◆ What you should do ◆
Please reproduce every record, keeping each one exactly as written.

[Items from a data source]
★ ★ ★ ★ ★ ★ ★

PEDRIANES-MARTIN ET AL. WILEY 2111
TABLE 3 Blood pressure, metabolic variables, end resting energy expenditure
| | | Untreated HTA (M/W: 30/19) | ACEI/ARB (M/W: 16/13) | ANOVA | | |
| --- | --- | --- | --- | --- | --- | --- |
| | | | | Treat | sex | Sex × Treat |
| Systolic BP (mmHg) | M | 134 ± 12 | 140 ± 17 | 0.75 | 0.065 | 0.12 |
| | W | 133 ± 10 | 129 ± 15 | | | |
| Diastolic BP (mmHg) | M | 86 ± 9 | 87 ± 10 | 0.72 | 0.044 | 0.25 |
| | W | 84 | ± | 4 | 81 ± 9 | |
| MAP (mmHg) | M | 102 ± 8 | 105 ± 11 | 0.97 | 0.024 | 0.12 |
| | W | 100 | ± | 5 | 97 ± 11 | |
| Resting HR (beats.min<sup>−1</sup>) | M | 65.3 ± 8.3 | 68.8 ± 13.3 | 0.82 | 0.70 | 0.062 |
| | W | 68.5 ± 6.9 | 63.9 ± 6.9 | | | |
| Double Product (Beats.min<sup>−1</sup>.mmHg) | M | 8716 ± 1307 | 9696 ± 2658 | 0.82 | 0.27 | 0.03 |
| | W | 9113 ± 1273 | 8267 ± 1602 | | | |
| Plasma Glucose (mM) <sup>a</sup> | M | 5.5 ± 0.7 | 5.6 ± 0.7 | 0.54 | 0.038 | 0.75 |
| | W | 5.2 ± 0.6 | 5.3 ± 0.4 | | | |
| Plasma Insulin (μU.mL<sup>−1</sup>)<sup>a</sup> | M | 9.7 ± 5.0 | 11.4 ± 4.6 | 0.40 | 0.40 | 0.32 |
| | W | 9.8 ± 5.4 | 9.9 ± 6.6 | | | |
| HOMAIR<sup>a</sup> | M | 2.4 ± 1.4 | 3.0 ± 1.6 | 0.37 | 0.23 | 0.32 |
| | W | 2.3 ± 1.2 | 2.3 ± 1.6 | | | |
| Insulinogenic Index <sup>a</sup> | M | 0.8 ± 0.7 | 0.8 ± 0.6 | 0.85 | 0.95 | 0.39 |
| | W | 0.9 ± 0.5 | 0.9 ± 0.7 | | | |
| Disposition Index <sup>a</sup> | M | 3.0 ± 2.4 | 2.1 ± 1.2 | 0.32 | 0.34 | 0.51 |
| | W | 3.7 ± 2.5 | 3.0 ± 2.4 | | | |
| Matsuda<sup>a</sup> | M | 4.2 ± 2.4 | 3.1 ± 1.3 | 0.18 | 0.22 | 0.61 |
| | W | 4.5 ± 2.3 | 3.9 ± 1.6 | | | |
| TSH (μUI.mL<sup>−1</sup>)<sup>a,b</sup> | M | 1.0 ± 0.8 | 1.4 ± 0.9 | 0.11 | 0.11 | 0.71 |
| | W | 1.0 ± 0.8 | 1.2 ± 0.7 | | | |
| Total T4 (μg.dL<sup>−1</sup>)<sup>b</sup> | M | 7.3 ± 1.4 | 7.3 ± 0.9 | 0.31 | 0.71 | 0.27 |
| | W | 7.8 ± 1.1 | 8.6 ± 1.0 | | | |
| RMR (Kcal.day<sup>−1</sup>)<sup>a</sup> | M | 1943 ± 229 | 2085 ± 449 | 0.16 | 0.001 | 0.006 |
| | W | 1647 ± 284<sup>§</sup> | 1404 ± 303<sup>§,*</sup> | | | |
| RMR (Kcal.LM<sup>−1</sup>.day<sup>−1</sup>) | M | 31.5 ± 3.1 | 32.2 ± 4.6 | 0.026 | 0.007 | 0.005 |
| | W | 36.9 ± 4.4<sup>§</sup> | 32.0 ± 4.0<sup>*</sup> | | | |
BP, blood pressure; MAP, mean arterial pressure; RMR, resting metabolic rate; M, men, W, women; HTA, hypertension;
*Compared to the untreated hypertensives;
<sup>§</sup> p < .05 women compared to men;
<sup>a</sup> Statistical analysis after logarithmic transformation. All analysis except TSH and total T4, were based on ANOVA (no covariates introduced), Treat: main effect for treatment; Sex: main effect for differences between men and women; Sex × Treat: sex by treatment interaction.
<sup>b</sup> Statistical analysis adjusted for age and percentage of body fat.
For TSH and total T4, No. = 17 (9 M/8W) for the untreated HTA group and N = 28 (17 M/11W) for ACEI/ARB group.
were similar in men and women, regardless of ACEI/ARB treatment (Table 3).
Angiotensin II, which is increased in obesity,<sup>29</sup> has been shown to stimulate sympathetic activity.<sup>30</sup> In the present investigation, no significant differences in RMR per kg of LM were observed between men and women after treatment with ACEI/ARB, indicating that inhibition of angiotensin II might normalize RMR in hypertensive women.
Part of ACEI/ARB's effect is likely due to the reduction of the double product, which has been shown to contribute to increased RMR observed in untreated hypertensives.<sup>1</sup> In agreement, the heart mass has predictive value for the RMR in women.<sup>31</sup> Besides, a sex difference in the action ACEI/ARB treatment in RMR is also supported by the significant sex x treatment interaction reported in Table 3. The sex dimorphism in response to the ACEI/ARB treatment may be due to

★ ★ ★ ★ ★ ★ ★

◆ Result ◆
PEDRIANES-MARTIN ET AL. WILEY 2111
TABLE 3 Blood pressure, metabolic variables, end resting energy expenditure
| | | Untreated HTA (M/W: 30/19) | ACEI/ARB (M/W: 16/13) | ANOVA | | |
| --- | --- | --- | --- | --- | --- | --- |
| | | | | Treat | sex | Sex × Treat |
| Systolic BP (mmHg) | M | 134 ± 12 | 140 ± 17 | 0.75 | 0.065 | 0.12 |
| | W | 133 ± 10 | 129 ± 15 | | | |
| Diastolic BP (mmHg) | M | 86 ± 9 | 87 ± 10 | 0.72 | 0.044 | 0.25 |
| | W | 84 | ± | 4 | 81 ± 9 | |
| MAP (mmHg) | M | 102 ± 8 | 105 ± 11 | 0.97 | 0.024 | 0.12 |
| | W | 100 | ± | 5 | 97 ± 11 | |
| Resting HR (beats.min<sup>−1</sup>) | M | 65.3 ± 8.3 | 68.8 ± 13.3 | 0.82 | 0.70 | 0.062 |
| | W | 68.5 ± 6.9 | 63.9 ± 6.9 | | | |
| Double Product (Beats.min<sup>−1</sup>.mmHg) | M | 8716 ± 1307 | 9696 ± 2658 | 0.82 | 0.27 | 0.03 |
| | W | 9113 ± 1273 | 8267 ± 1602 | | | |
| Plasma Glucose (mM) <sup>a</sup> | M | 5.5 ± 0.7 | 5.6 ± 0.7 | 0.54 | 0.038 | 0.75 |
| | W | 5.2 ± 0.6 | 5.3 ± 0.4 | | | |
| Plasma Insulin (μU.mL<sup>−1</sup>)<sup>a</sup> | M | 9.7 ± 5.0 | 11.4 ± 4.6 | 0.40 | 0.40 | 0.32 |
| | W | 9.8 ± 5.4 | 9.9 ± 6.6 | | | |
| HOMAIR<sup>a</sup> | M | 2.4 ± 1.4 | 3.0 ± 1.6 | 0.37 | 0.23 | 0.32 |
| | W | 2.3 ± 1.2 | 2.3 ± 1.6 | | | |
| Insulinogenic Index <sup>a</sup> | M | 0.8 ± 0.7 | 0.8 ± 0.6 | 0.85 | 0.95 | 0.39 |
| | W | 0.9 ± 0.5 | 0.9 ± 0.7 | | | |
| Disposition Index <sup>a</sup> | M | 3.0 ± 2.4 | 2.1 ± 1.2 | 0.32 | 0.34 | 0.51 |
| | W | 3.7 ± 2.5 | 3.0 ± 2.4 | | | |
| Matsuda<sup>a</sup> | M | 4.2 ± 2.4 | 3.1 ± 1.3 | 0.18 | 0.22 | 0.61 |
| | W | 4.5 ± 2.3 | 3.9 ± 1.6 | | | |
| TSH (μUI.mL<sup>−1</sup>)<sup>a,b</sup> | M | 1.0 ± 0.8 | 1.4 ± 0.9 | 0.11 | 0.11 | 0.71 |
| | W | 1.0 ± 0.8 | 1.2 ± 0.7 | | | |
| Total T4 (μg.dL<sup>−1</sup>)<sup>b</sup> | M | 7.3 ± 1.4 | 7.3 ± 0.9 | 0.31 | 0.71 | 0.27 |
| | W | 7.8 ± 1.1 | 8.6 ± 1.0 | | | |
| RMR (Kcal.day<sup>−1</sup>)<sup>a</sup> | M | 1943 ± 229 | 2085 ± 449 | 0.16 | 0.001 | 0.006 |
| | W | 1647 ± 284<sup>§</sup> | 1404 ± 303<sup>§,*</sup> | | | |
| RMR (Kcal.LM<sup>−1</sup>.day<sup>−1</sup>) | M | 31.5 ± 3.1 | 32.2 ± 4.6 | 0.026 | 0.007 | 0.005 |
| | W | 36.9 ± 4.4<sup>§</sup> | 32.0 ± 4.0<sup>*</sup> | | | |
BP, blood pressure; MAP, mean arterial pressure; RMR, resting metabolic rate; M, men, W, women; HTA, hypertension;
*Compared to the untreated hypertensives;
<sup>§</sup> p < .05 women compared to men;
<sup>a</sup> Statistical analysis after logarithmic transformation. All analysis except TSH and total T4, were based on ANOVA (no covariates introduced), Treat: main effect for treatment; Sex: main effect for differences between men and women; Sex × Treat: sex by treatment interaction.
<sup>b</sup> Statistical analysis adjusted for age and percentage of body fat.
For TSH and total T4, No. = 17 (9 M/8W) for the untreated HTA group and N = 28 (17 M/11W) for ACEI/ARB group.
were similar in men and women, regardless of ACEI/ARB treatment (Table 3).
Angiotensin II, which is increased in obesity,<sup>29</sup> has been shown to stimulate sympathetic activity.<sup>30</sup> In the present investigation, no significant differences in RMR per kg of LM were observed between men and women after treatment with ACEI/ARB, indicating that inhibition of angiotensin II might normalize RMR in hypertensive women.
Part of ACEI/ARB's effect is likely due to the reduction of the double product, which has been shown to contribute to increased RMR observed in untreated hypertensives.<sup>1</sup> In agreement, the heart mass has predictive value for the RMR in women.<sup>31</sup> Besides, a sex difference in the action ACEI/ARB treatment in RMR is also supported by the significant sex x treatment interaction reported in Table 3. The sex dimorphism in response to the ACEI/ARB treatment may be due to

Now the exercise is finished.